Task brief – When you copy the records, keep every word exact and leave the pictures out.

--------

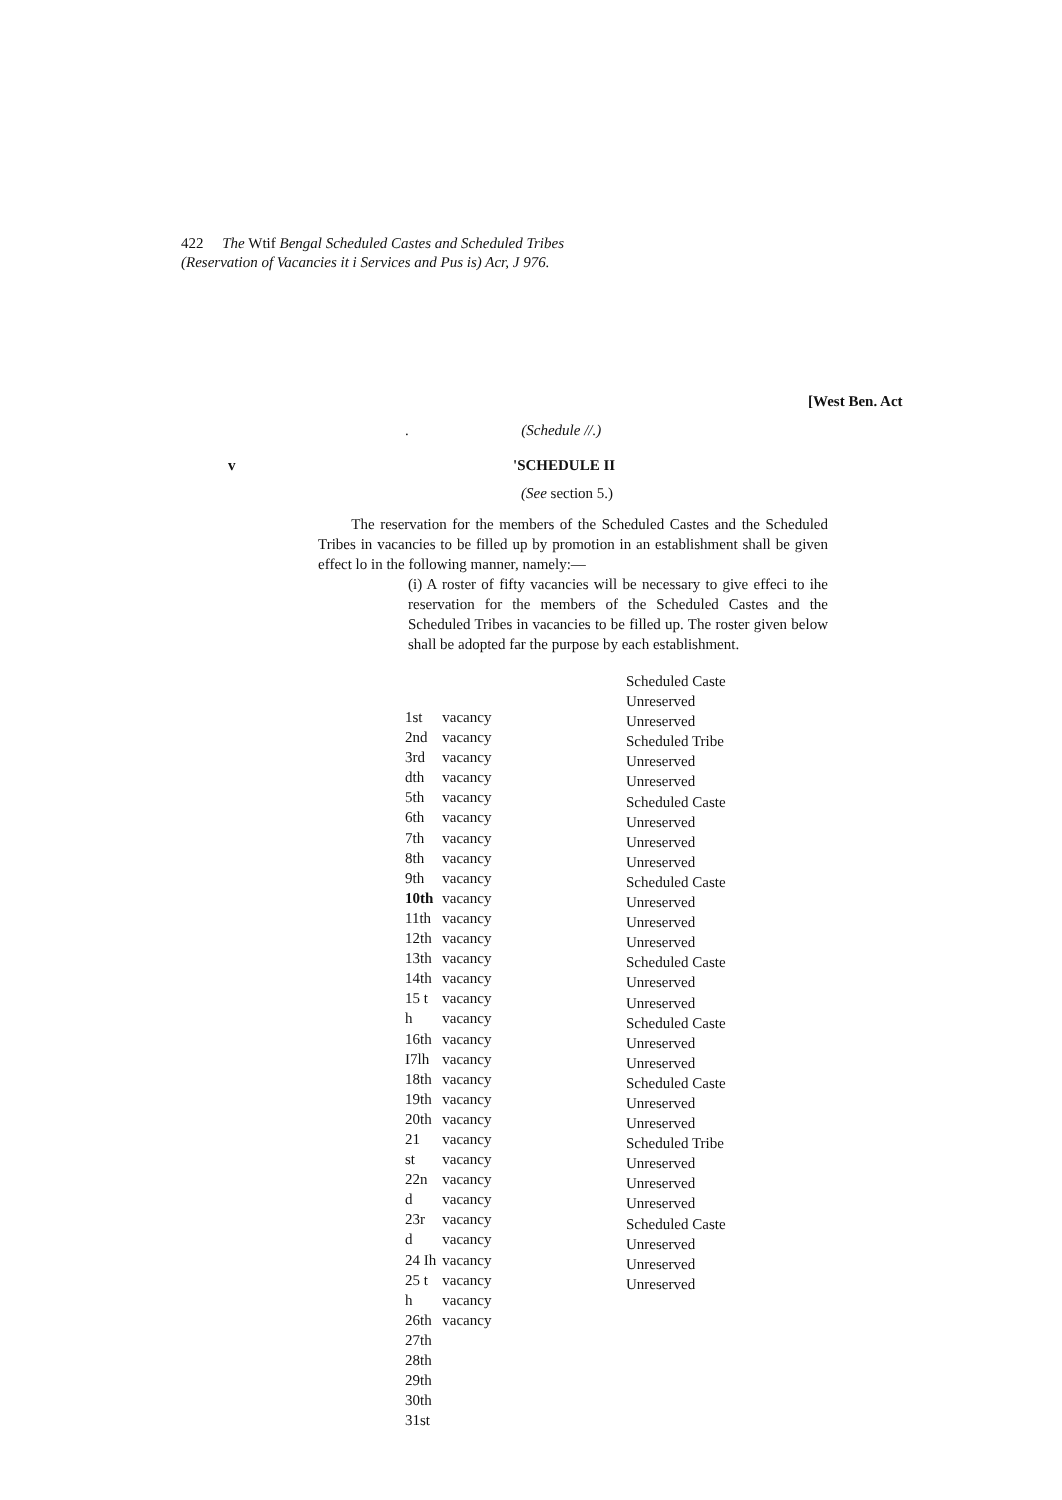422 The Wtif Bengal Scheduled Castes and Scheduled Tribes
(Reservation of Vacancies it i Services and Pus is) Acr, J 976.
[West Ben. Act
. (Schedule //.)
v 'SCHEDULE II
(See section 5.)
The reservation for the members of the Scheduled Castes and the Scheduled Tribes in vacancies to be filled up by promotion in an establishment shall be given effect lo in the following manner, namely:—
(i) A roster of fifty vacancies will be necessary to give effeci to ihe reservation for the members of the Scheduled Castes and the Scheduled Tribes in vacancies to be filled up. The roster given below shall be adopted far the purpose by each establishment.
| 1st | vacancy |
| 2nd | vacancy |
| 3rd | vacancy |
| dth | vacancy |
| 5th | vacancy |
| 6th | vacancy |
| 7th | vacancy |
| 8th | vacancy |
| 9th | vacancy |
| 10th | vacancy |
| 11th | vacancy |
| 12th | vacancy |
| 13th | vacancy |
| 14th | vacancy |
| 15 t | vacancy |
| h | vacancy |
| 16th | vacancy |
| I7lh | vacancy |
| 18th | vacancy |
| 19th | vacancy |
| 20th | vacancy |
| 21 | vacancy |
| st | vacancy |
| 22n | vacancy |
| d | vacancy |
| 23r | vacancy |
| d | vacancy |
| 24 Ih | vacancy |
| 25 t | vacancy |
| h | vacancy |
| 26th | vacancy |
| 27th | |
| 28th | |
| 29th | |
| 30th | |
| 31st | |
Scheduled Caste
Unreserved
Unreserved
Scheduled Tribe
Unreserved
Unreserved
Scheduled Caste
Unreserved
Unreserved
Unreserved
Scheduled Caste
Unreserved
Unreserved
Unreserved
Scheduled Caste
Unreserved
Unreserved
Scheduled Caste
Unreserved
Unreserved
Scheduled Caste
Unreserved
Unreserved
Scheduled Tribe
Unreserved
Unreserved
Unreserved
Scheduled Caste
Unreserved
Unreserved
Unreserved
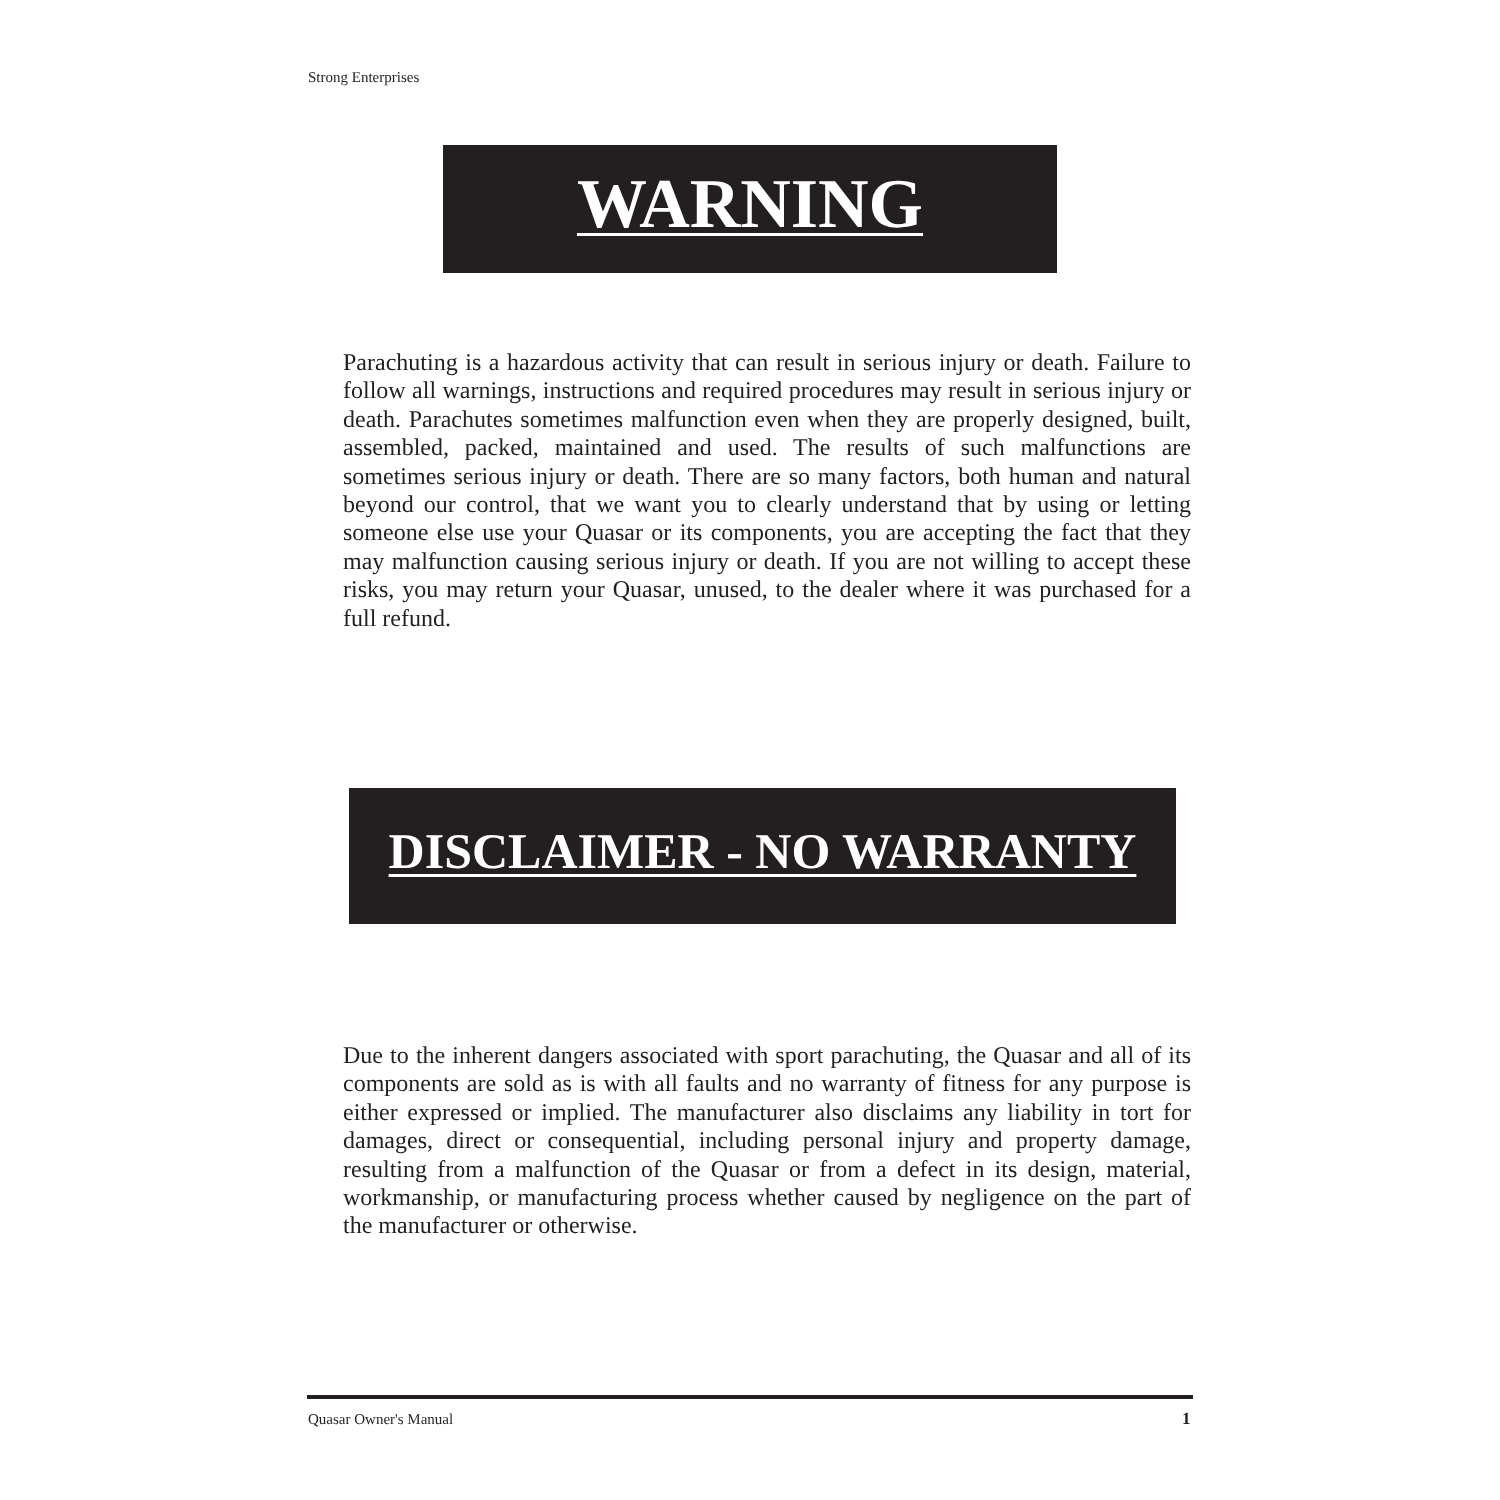Strong Enterprises
WARNING
Parachuting is a hazardous activity that can result in serious injury or death. Failure to follow all warnings, instructions and required procedures may result in serious injury or death. Parachutes sometimes malfunction even when they are properly designed, built, assembled, packed, maintained and used. The results of such malfunctions are sometimes serious injury or death. There are so many factors, both human and natural beyond our control, that we want you to clearly understand that by using or letting someone else use your Quasar or its components, you are accepting the fact that they may malfunction causing serious injury or death. If you are not willing to accept these risks, you may return your Quasar, unused, to the dealer where it was purchased for a full refund.
DISCLAIMER - NO WARRANTY
Due to the inherent dangers associated with sport parachuting, the Quasar and all of its components are sold as is with all faults and no warranty of fitness for any purpose is either expressed or implied. The manufacturer also disclaims any liability in tort for damages, direct or consequential, including personal injury and property damage, resulting from a malfunction of the Quasar or from a defect in its design, material, workmanship, or manufacturing process whether caused by negligence on the part of the manufacturer or otherwise.
Quasar Owner's Manual 1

--------

Your solution –
422 The Wtif Bengal Scheduled Castes and Scheduled Tribes
(Reservation of Vacancies it i Services and Pus is) Acr, J 976.
[West Ben. Act
. (Schedule //.)
v 'SCHEDULE II
(See section 5.)
The reservation for the members of the Scheduled Castes and the Scheduled Tribes in vacancies to be filled up by promotion in an establishment shall be given effect lo in the following manner, namely:—
(i) A roster of fifty vacancies will be necessary to give effeci to ihe reservation for the members of the Scheduled Castes and the Scheduled Tribes in vacancies to be filled up. The roster given below shall be adopted far the purpose by each establishment.
| 1st | vacancy |
| 2nd | vacancy |
| 3rd | vacancy |
| dth | vacancy |
| 5th | vacancy |
| 6th | vacancy |
| 7th | vacancy |
| 8th | vacancy |
| 9th | vacancy |
| 10th | vacancy |
| 11th | vacancy |
| 12th | vacancy |
| 13th | vacancy |
| 14th | vacancy |
| 15 t | vacancy |
| h | vacancy |
| 16th | vacancy |
| I7lh | vacancy |
| 18th | vacancy |
| 19th | vacancy |
| 20th | vacancy |
| 21 | vacancy |
| st | vacancy |
| 22n | vacancy |
| d | vacancy |
| 23r | vacancy |
| d | vacancy |
| 24 Ih | vacancy |
| 25 t | vacancy |
| h | vacancy |
| 26th | vacancy |
| 27th | |
| 28th | |
| 29th | |
| 30th | |
| 31st | |
Scheduled Caste
Unreserved
Unreserved
Scheduled Tribe
Unreserved
Unreserved
Scheduled Caste
Unreserved
Unreserved
Unreserved
Scheduled Caste
Unreserved
Unreserved
Unreserved
Scheduled Caste
Unreserved
Unreserved
Scheduled Caste
Unreserved
Unreserved
Scheduled Caste
Unreserved
Unreserved
Scheduled Tribe
Unreserved
Unreserved
Unreserved
Scheduled Caste
Unreserved
Unreserved
Unreserved
Strong Enterprises
WARNING
Parachuting is a hazardous activity that can result in serious injury or death. Failure to follow all warnings, instructions and required procedures may result in serious injury or death. Parachutes sometimes malfunction even when they are properly designed, built, assembled, packed, maintained and used. The results of such malfunctions are sometimes serious injury or death. There are so many factors, both human and natural beyond our control, that we want you to clearly understand that by using or letting someone else use your Quasar or its components, you are accepting the fact that they may malfunction causing serious injury or death. If you are not willing to accept these risks, you may return your Quasar, unused, to the dealer where it was purchased for a full refund.
DISCLAIMER - NO WARRANTY
Due to the inherent dangers associated with sport parachuting, the Quasar and all of its components are sold as is with all faults and no warranty of fitness for any purpose is either expressed or implied. The manufacturer also disclaims any liability in tort for damages, direct or consequential, including personal injury and property damage, resulting from a malfunction of the Quasar or from a defect in its design, material, workmanship, or manufacturing process whether caused by negligence on the part of the manufacturer or otherwise.
Quasar Owner's Manual 1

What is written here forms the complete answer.